The assumptions

It is always important to come back to the very beginning: I wake up to a never-ending moment. I cannot say with any certitude where I am, what I am, or who I am without relying on some piece of information or reference to some other person or belief that is not actually here right now. My entire moment, which I imagine as a single day in which I wake up, move about, and then return to sleep, is driven by various desires: physical relief and comfort, physical, mental, and emotional nourishment, distraction and entertainment and more.

I awaken into a world supposedly inhabited by beings called people. Though I experience my own self one way, I am led to believe that these beings that walk around are just like me; that they all have some internal experience similar to mine. That they also have awakened here and will return to sleep at the end of their day. I do not actually experience either their internal experience, I just assume they have it. I can never know this directly. I must simply accept that this is true.

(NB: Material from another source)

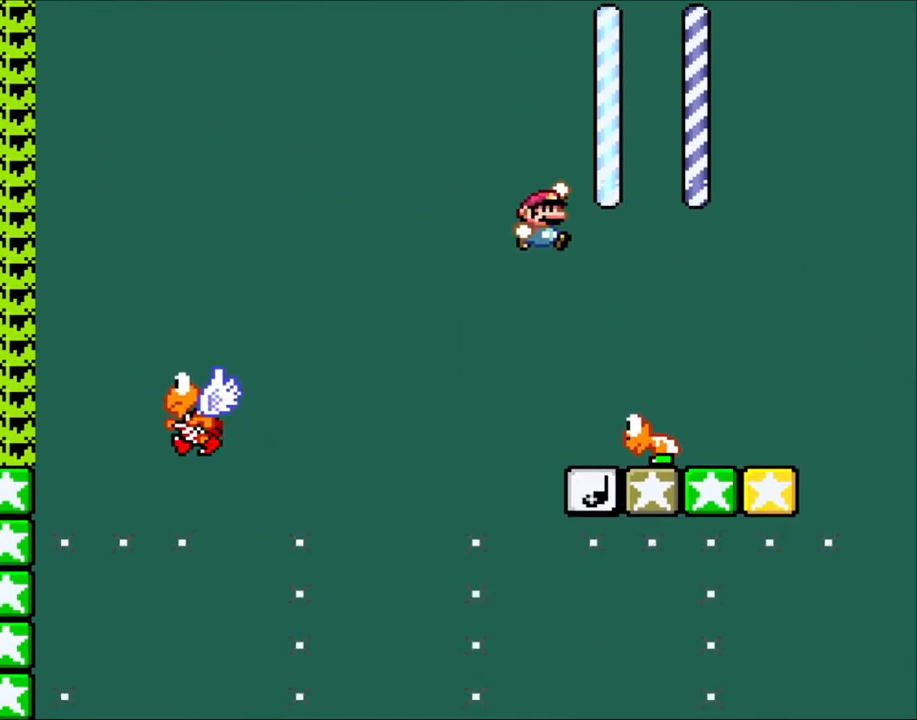
{"dt_ms": 1000, "buttons": ["Y"]}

I am supposed to believe that this space I experience through this small oval-shaped window is larger than and contains me, despite being constrained entirely to my own “head”. I can only ever see this “world” as a smallish layer of light, sound, motion, and physical sensation. My entire experience of this world is that it is a rather small thing within some greater layer that I feel more closely to me, where I have thoughts, ideas, feelings, and other sensations and desires. Yet despite the latter being significantly “larger” than the former, I am supposed to believe that the former is the larger and contains the latter.

I can only experience this current moment, but I am supposed to believe that there is this thing called time and there are many more moments behind me that already occurred, and ahead of me that will occur. Beyond that, there are supposedly moments being experienced by countless other beings. All of this is imagined but believed. I have come to accept that these experiences are occurring wherever there is a sentient being, which includes the aforementioned people, but also all other creatures in this place called the world.

I was supposedly born, and I will presumably die. Before my supposed birth the world existed, and after my death the world will continue to exist. I cannot and never will experience any of this. I just simply have to accept that this is the nature of this existence.

These assumptions and many more do not hold weight. They all rely on my blindly believing that there is something beyond me. That there are things I do not and can never know. But my direct experience of this place informs me otherwise. These assumptions are deeply intertwined with the language I use and the secondself thought patterns I re-enact every awakening. They have grown around and suffocated me, keeping me here in this cycle of awakening. To escape and heal from my awakening I must identify and withdraw from them where I find them. I must avoid the thoughts and language where these assumptions hide and thrive.